Behind the main house is the Berta Pietrasanta Temporary Exhibition Hall, which holds shows of mostly watercolor works by both Mexican and international artists. Its largest show is the Bienal Internacional de Acuarela (International Biennial of Watercolors), an international exhibition of watercolors held every two years. Other recent shows included a display of 45 lithographs by Honoré Daumier which were donated to the Museo de la Estampa in 1999 and returned for the show. Another show was a collection of winners from a watercolor contest in Michoacán featuring work by Joel Astreo, from Zamora; Nadia Nucico, from Uruapan; Ángel Pahuamba, from the Tarascan Plateau area; Mireya Parra, from Morelia; Judith Lara, from Morelia; Dionicio Pascoe, from Tacámbaro; Mercedes Fernández, from Capula, and Javier López, from Morelia.

As a cultural institution and in conjunction with the Sociedad Mexicana de Acuarelistas, the museum hosts and sponsors, art classes, literary events, talent contests and academic events. The most important of its annual talent events is the Premio Nacional de la Acuarela, which began in 2000. The museum is funded privately, with much of it coming from the Society. For international shows, the Secretariat of Foreign Relations helps with costs such as shipping.

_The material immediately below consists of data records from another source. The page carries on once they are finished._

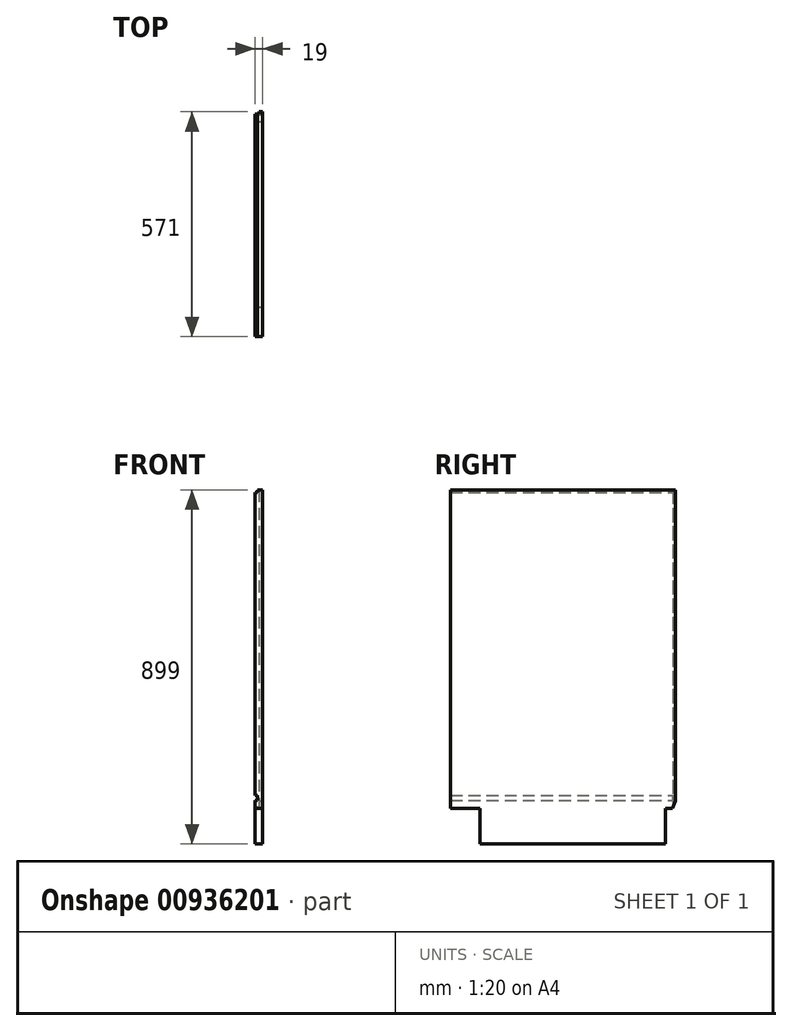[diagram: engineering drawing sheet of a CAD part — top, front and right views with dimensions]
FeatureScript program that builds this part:
annotation { "Feature Type Name" : "Feature", "Feature Type Description" : "" }
export const myFeature = defineFeature(function(context is Context, id is Id, definition is map)
    precondition{}
    {
        {
            var Q0;
            Q0=qCreatedBy(makeId("Right.planeOp"),FACE);
            var sketch = newSketch(context, id + "F0", { "sketchPlane" : qUnion([Q0])});
            skLineSegment(sketch, "E0.bottom", {"start": v(0, 0) * mm, "end": v(-496, 0) * mm});
            skLineSegment(sketch, "E0.top", {"start": v(0, 899) * mm, "end": v(-571, 899) * mm});
            skLineSegment(sketch, "E0.left", {"start": v(0, 0) * mm, "end": v(0, 899) * mm});
            skLineSegment(sketch, "E0.right", {"start": v(-571, 90) * mm, "end": v(-571, 899) * mm});
            skLineSegment(sketch, "E1", {"start": v(-571, 90) * mm, "end": v(-496, 90) * mm});
            skLineSegment(sketch, "E2", {"start": v(-496, 90) * mm, "end": v(-496, 0) * mm});
            skSolve(sketch);
        }
        {
            var Q0;
            Q0=makeQuery(id+"F0.imprint","IMPRINT",FACE,{"disambiguationData":[TD([[makeQuery(id+"F0.imprint","IMPRINT",EDGE,{"derivedFrom":sQuery(id+"F0.wireOp",EDGE,"E0.bottom")}),-1.0]])]});
            extrude(context, id + "F1", {"entities" : qUnion([Q0]), "oppositeDirection" : true, "depth" : 19 * mm, "offsetDistance" : 25 * mm});
        }
        {
            var Q0;
            Q0=qCreatedBy(makeId("Front.planeOp"),FACE);
            var sketch = newSketch(context, id + "F2", { "sketchPlane" : qUnion([Q0])});
            skLineSegment(sketch, "E3.0", {"start": v(-19, 0) * mm, "end": v(-19, 899) * mm, "construction": true});
            skLineSegment(sketch, "E4.bottom", {"start": v(-19, 110) * mm, "end": v(-13, 110) * mm});
            skLineSegment(sketch, "E4.top", {"start": v(-19, 122.5) * mm, "end": v(-13, 122.5) * mm});
            skLineSegment(sketch, "E4.left", {"start": v(-19, 110) * mm, "end": v(-19, 122.5) * mm});
            skLineSegment(sketch, "E4.right", {"start": v(-13, 110) * mm, "end": v(-13, 122.5) * mm});
            skSolve(sketch);
        }
        {
            var Q0;
            Q0 = qSketchRegion(id + "F2", true);
            extrude(context, id + "F3", {"entities" : qUnion([Q0]), "operationType" : NewBodyOperationType.REMOVE, "endBound" : BoundingType.THROUGH_ALL, "depth" : 25 * mm, "offsetDistance" : 25 * mm});
        }
        {
            var Q0;
            Q0=qCreatedBy(makeId("Top.planeOp"),FACE);
            var sketch = newSketch(context, id + "F4", { "sketchPlane" : qUnion([Q0])});
            skLineSegment(sketch, "E5.bottom", {"start": v(-9.5, 0) * mm, "end": v(-19, 0) * mm});
            skLineSegment(sketch, "E5.top", {"start": v(-9.5, -6) * mm, "end": v(-19, -6) * mm});
            skLineSegment(sketch, "E5.left", {"start": v(-9.5, 0) * mm, "end": v(-9.5, -6) * mm});
            skLineSegment(sketch, "E5.right", {"start": v(-19, 0) * mm, "end": v(-19, -6) * mm});
            skSolve(sketch);
        }
        {
            var Q0;
            Q0 = qSketchRegion(id + "F4", true);
            extrude(context, id + "F5", {"entities" : qUnion([Q0]), "operationType" : NewBodyOperationType.REMOVE, "endBound" : BoundingType.THROUGH_ALL, "depth" : 25 * mm, "offsetDistance" : 25 * mm});
        }
        {
            var Q0;
            Q0=qCreatedBy(makeId("Right.planeOp"),FACE);
            var sketch = newSketch(context, id + "F6", { "sketchPlane" : qUnion([Q0])});
            skLineSegment(sketch, "E6.bottom", {"start": v(0, 0) * mm, "end": v(-25, 0) * mm});
            skLineSegment(sketch, "E6.top", {"start": v(0, 90) * mm, "end": v(-25, 90) * mm, "construction": true});
            skLineSegment(sketch, "E6.left", {"start": v(0, 0) * mm, "end": v(0, 109) * mm});
            skLineSegment(sketch, "E6.right", {"start": v(-25, 0) * mm, "end": v(-25, 90) * mm});
            skLineSegment(sketch, "E7", {"start": v(0, 109) * mm, "end": v(-6.92, 90) * mm});
            skLineSegment(sketch, "E8", {"start": v(-6.92, 90) * mm, "end": v(-25, 90) * mm});
            skSolve(sketch);
        }
        {
            var Q0;
            Q0 = qSketchRegion(id + "F6", true);
            extrude(context, id + "F7", {"entities" : qUnion([Q0]), "operationType" : NewBodyOperationType.REMOVE, "endBound" : BoundingType.THROUGH_ALL, "oppositeDirection" : true, "depth" : 25 * mm, "offsetDistance" : 25 * mm});
        }
        {
            var Q0;
            Q0=qCreatedBy(makeId("Front.planeOp"),FACE);
            var sketch = newSketch(context, id + "F8", { "sketchPlane" : qUnion([Q0])});
            skLineSegment(sketch, "E9.1", {"start": v(-19, 899) * mm, "end": v(0, 899) * mm, "construction": true});
            skLineSegment(sketch, "E10.bottom", {"start": v(-19, 899) * mm, "end": v(-13, 899) * mm});
            skLineSegment(sketch, "E10.top", {"start": v(-19, 893) * mm, "end": v(-13, 893) * mm});
            skLineSegment(sketch, "E10.left", {"start": v(-19, 899) * mm, "end": v(-19, 893) * mm});
            skLineSegment(sketch, "E10.right", {"start": v(-13, 899) * mm, "end": v(-13, 893) * mm});
            skSolve(sketch);
        }
        {
            var Q0;
            Q0 = qSketchRegion(id + "F8", true);
            extrude(context, id + "F9", {"entities" : qUnion([Q0]), "operationType" : NewBodyOperationType.REMOVE, "endBound" : BoundingType.THROUGH_ALL, "depth" : 25 * mm, "offsetDistance" : 25 * mm});
        }
    });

International shows have brought the museum renown, as it is the first of its kind in the world.

== Sociedad Mexicana de Acuarelistas==
Associated with the museum, but legally separate is the Sociedad Mexicana de Acuarelistas (Mexican Society of Watercolor Artists). This society was established in 1964 by Guati Rojo with twelve other original members: Gustavo Alanís, Edgardo Coghlan, Manuel Arrieta, Aguirre Tinoco, Jesús Ochoa, Teresa Miranda, Cristina Romero, Luis Canales, Rodolfo Vankurzyn, Carlos Sommer, Angel Mauro Rodríguez and Joaquín Martínez Navarrete. The society was moved to the Coyoacán site in 1988 and part of its work is to support the museum.

Today, the Society has 83 members, most of whom are in Mexico City. Among them: Sebastián Canovas.

It sponsors watercolor shows both at this museum and in others around the world including INTER ART in Germany, Galería Nacional and the Instituto de México in Bogotá, and in the Contemporary Museum in Saint Petersburg.